George MINSHULL
Rank: Driver
Number: W/5616
Unit: 18th Battery, 3rd Brigade ROYAL FIELD ARTILLERY
Date of Death: 18 September 1918
Age: 21
Cemetery: Doiran Memorial, Greece

George appears to have been a very late addition to the Minshull family. His parents were Samuel and Mary Jane and, in 1901, they were living at 80 Old Road, Stockport. George was just four but he had two older brothers at home – 19 year old Samuel and 12 year old Ernest. Samuel was a successful local shopkeeper and, by the time of the War, they had moved to a better home at Cobden Mount, 158 Manchester Road, Heaton Norris.

Nothing is known of George’s early life except that he had furthered his education by attending the Lancashire Hill Sunday School. Both he and Ernest are thought to have enlisted into the army in 1914, just after War was declared.

The Artillery’s 3rd Brigade was in India in August 1914 and did not arrive on the Western Front until January 1915. George probably joined it around this time after receiving his basic army training. It stayed in France until October 1915 when it was transferred to the Salonika theatre of War in northern Greece. For the next three years, George and his comrades would face the Bulgarian army.

Arguably the most significant battle of the campaign took place on the day George as killed. It was later officially called the Battle of Doiran and it led an armistice being agreed with the Bulgarians on 30 September.

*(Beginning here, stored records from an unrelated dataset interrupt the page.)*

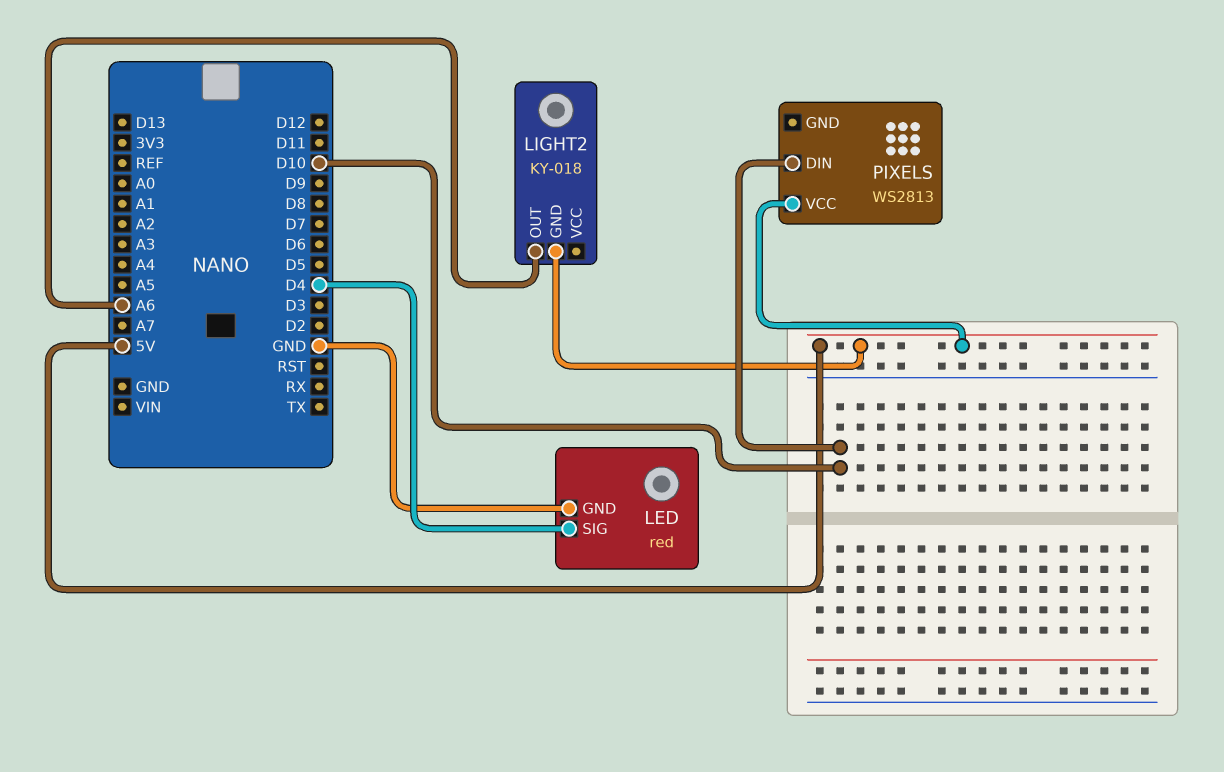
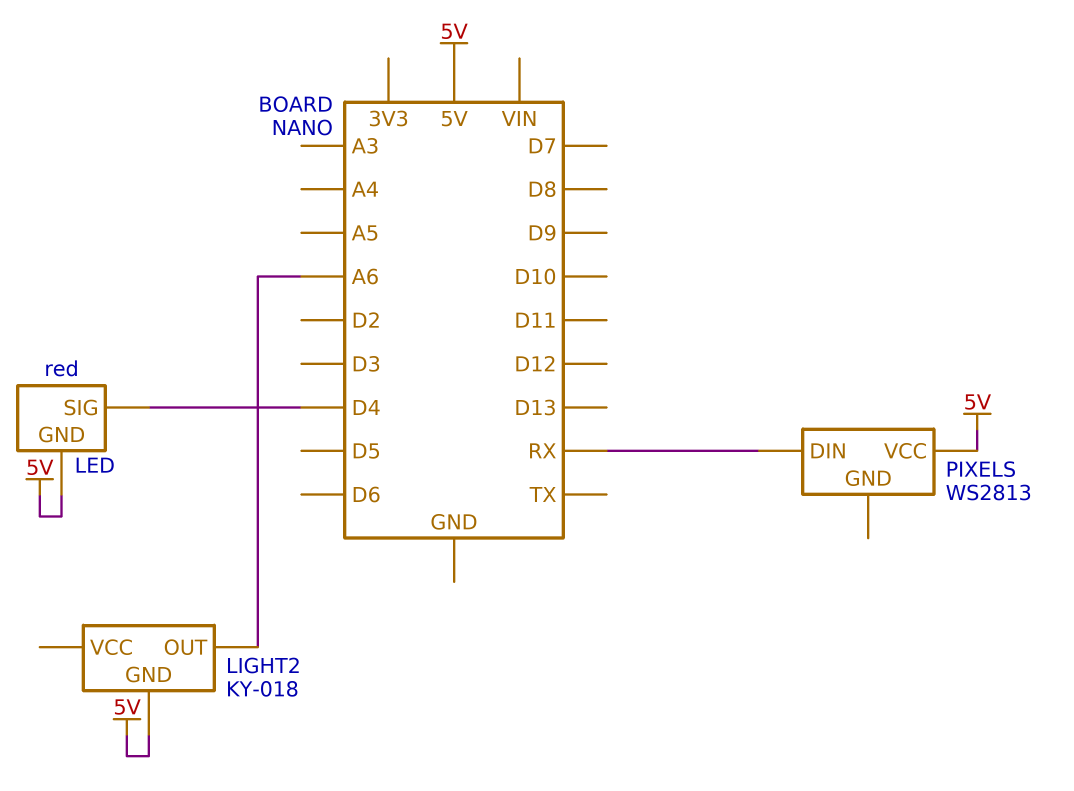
LED pin GND: GND -> 5V
PIXELS pin DIN: D10 -> RX

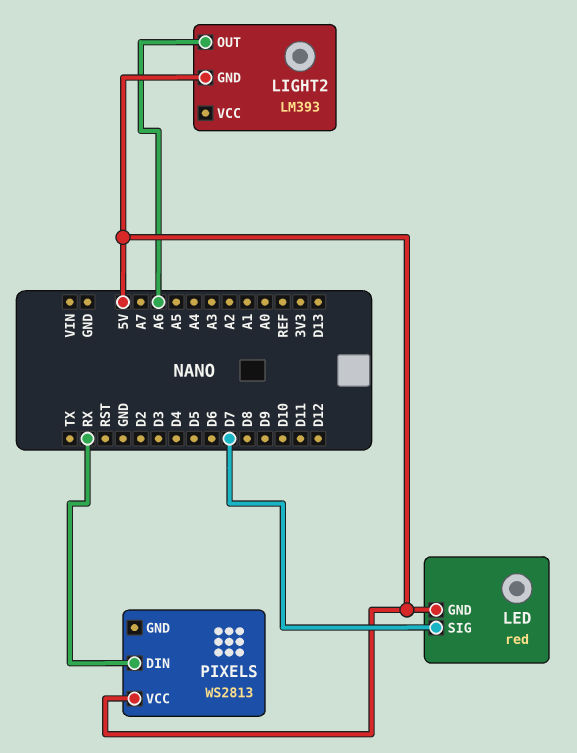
LED pin SIG: D4 -> D7
LIGHT2: KY-018 -> LM393

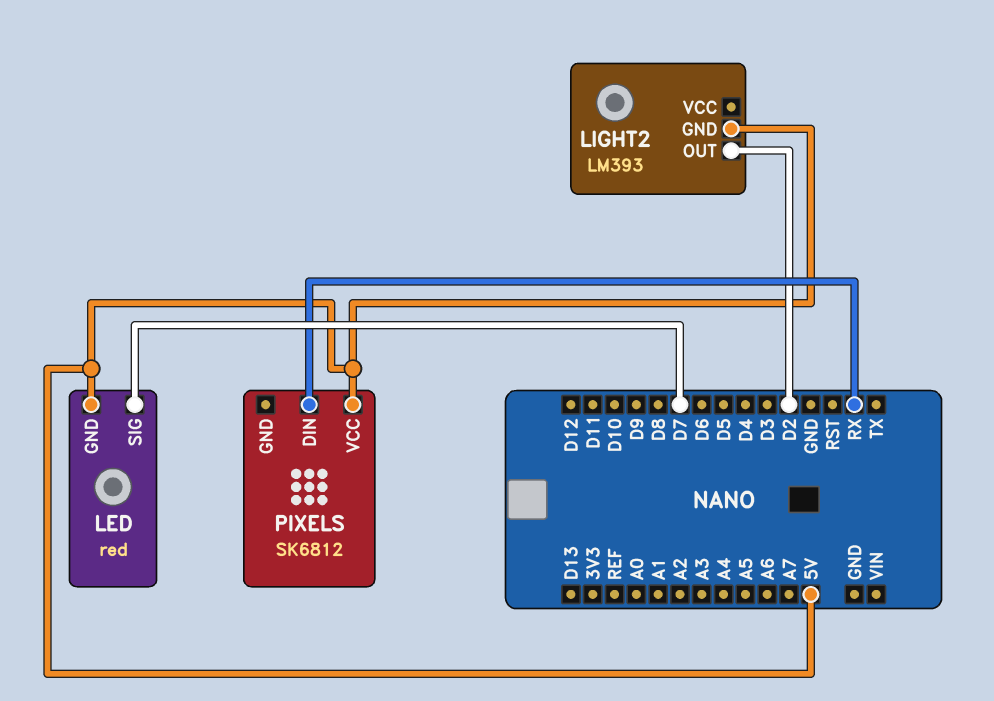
LIGHT2 pin OUT: A6 -> D2
PIXELS: WS2813 -> SK6812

In the early part of the month, the Brigade had been in reserve undertaking training but over the night of 17/18 September, they started to move forward in conjunction with the British and Greek infantry. Around dawn, they reached a position recorded only as Barn Grove where the wagons and gun carriages were concealed under trees. While this was happening, it was observed that Greek infantry had captured enemy outposts and the commanding officer decided to move forward again. The Brigade’s War Diary records that the horse drawn vehicles advanced “at a trot” to Akindzali Wood. As they were moving up, they came under enemy shellfire. Reaching the agreed positions at the Wood, George and his mates manning the six guns of 18th Battery were first to open fire at about 8am.

For the next three hours, they kept up an intermittent shelling of the enemy but they came under increasing enemy retaliation with 18th Battery bearing the brunt of the fire and it was, almost certainly, during this period that George was killed. He has no known grave.